SoK: Unintended Interactions among Machine Learning Defenses and Risks
Vasisht Duddu, Sebastian Szyller, N. Asokan
TL;DR
The paper tackles the problem of unintended interactions between ML defenses and security, privacy, and fairness risks. It introduces a unified framework centered on overfitting and memorization as the core mediators, and maps how defenses and risks relate through controllable factors. It surveys existing literature, provides a guideline for conjecturing new interactions, and empirically validates two unexplored interactions, demonstrating practical implications for defense design and deployment. The work offers a structured pathway to anticipate cross-risk effects and minimize trade-offs in real-world ML systems.
Abstract
Machine learning (ML) models cannot neglect risks to security, privacy, and fairness.
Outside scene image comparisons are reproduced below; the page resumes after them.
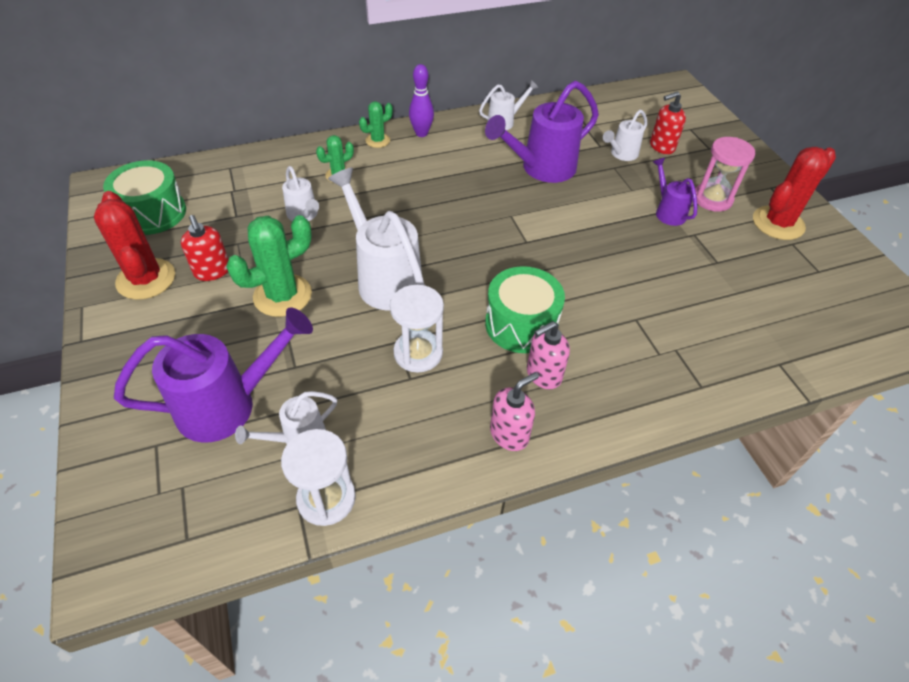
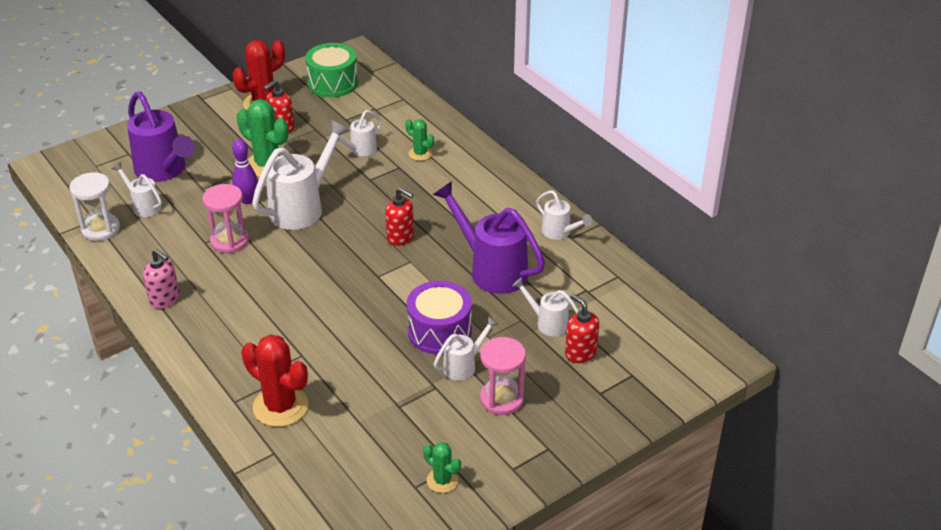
camera: 75 degrees right, 10 degrees down
(377, 140) = (482, 162): green cactus -> green cactus (442, 480)
(418, 353) = (229, 241): white hourglass -> pink hourglass
(421, 133) = (508, 185): purple bowling pin -> purple bowling pin (248, 200)
(470, 214) = (400, 237): none -> red soap dispenser
(521, 324) = (275, 288): green drum -> none
(543, 375) = (224, 308): pink soap dispenser -> none
(619, 217) = (439, 331): none -> purple drum
(668, 212) = (463, 366): purple watering can -> white watering can
(778, 223) = (483, 454): red cactus -> red cactus (280, 406)

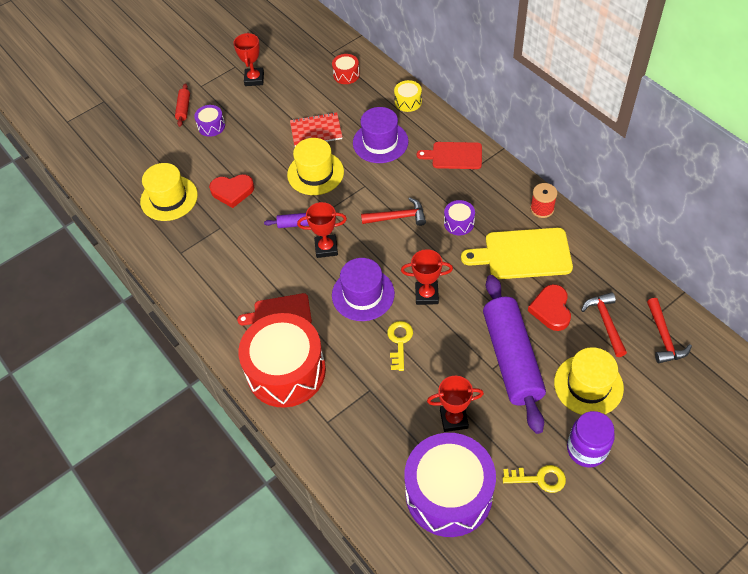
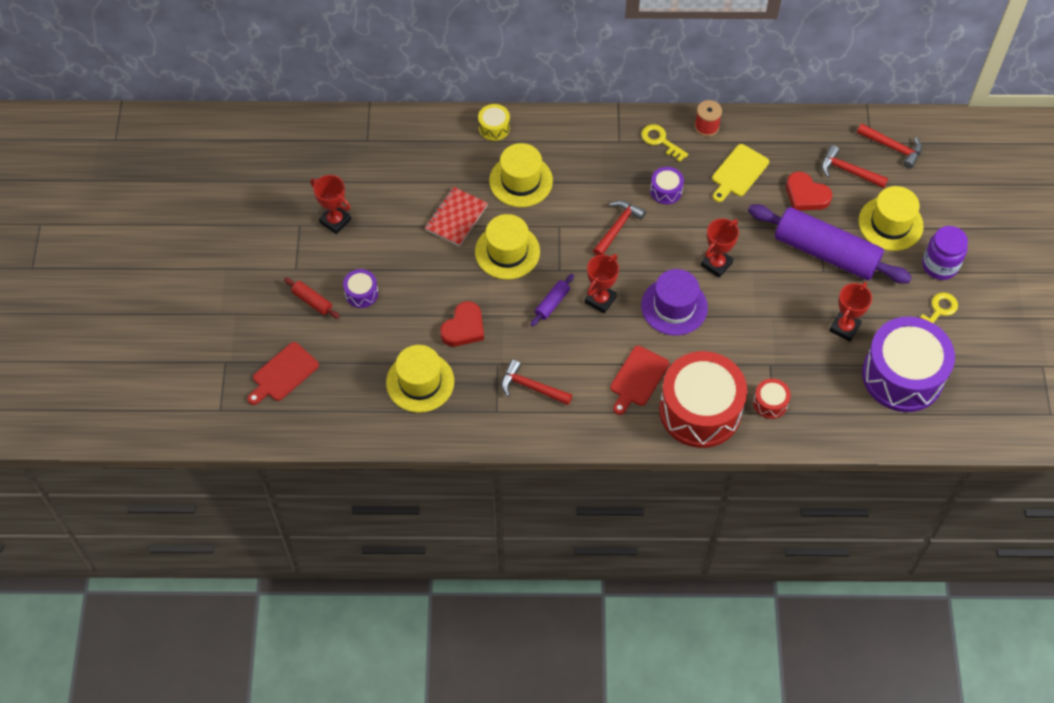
camera: 55 degrees left, 5 degrees up
(217, 258) = (531, 387): none -> red hammer
(346, 75) = (409, 148): red drum -> red drum (770, 403)
(380, 142) = (521, 181): purple hat -> yellow hat
(399, 341) = (743, 313): yellow key -> yellow key (660, 141)
(454, 156) = (591, 141): red cutting board -> red cutting board (283, 374)
(523, 254) = (738, 172): yellow cutting board -> yellow cutting board, size x0.66

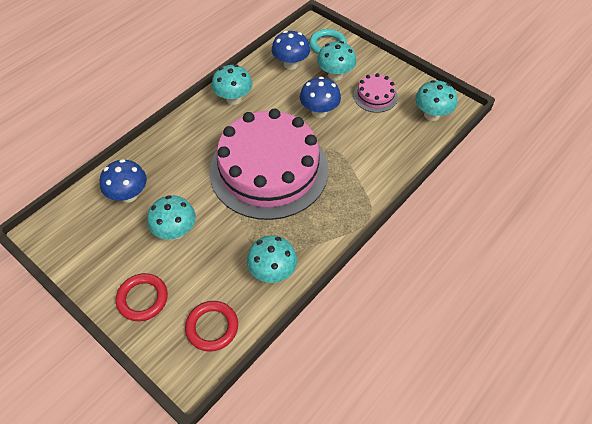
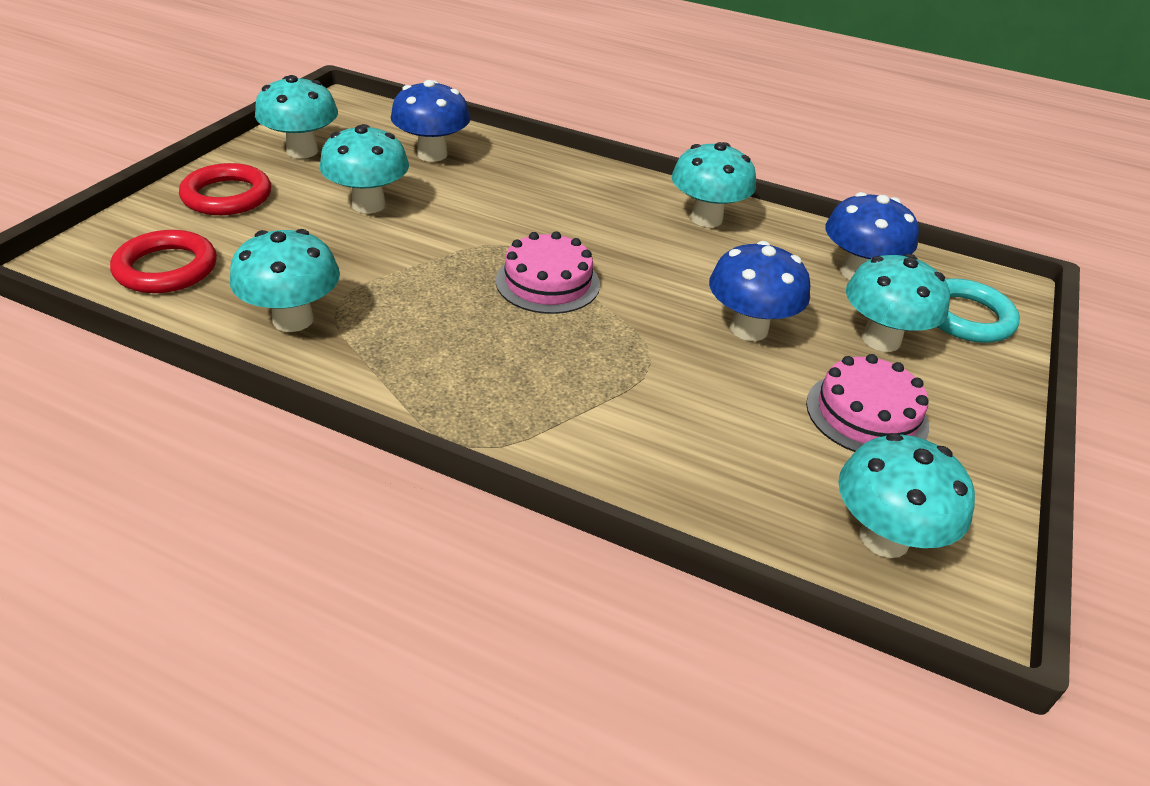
camera: 70 degrees right, 15 degrees down
(100, 258) = (302, 151): none -> turquoise mushroom
(269, 170) = (548, 282): pink cake -> pink cake, size x0.41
Several defenses have been proposed to mitigate such risks. When a defense is effective in mitigating one risk, it may correspond to increased or decreased susceptibility to other risks. Existing research lacks an effective framework to recognize and explain these unintended interactions. We present such a framework, based on the conjecture that overfitting and memorization underlie unintended interactions. We survey existing literature on unintended interactions, accommodating them within our framework. We use our framework to conjecture on two previously unexplored interactions, and empirically validate our conjectures.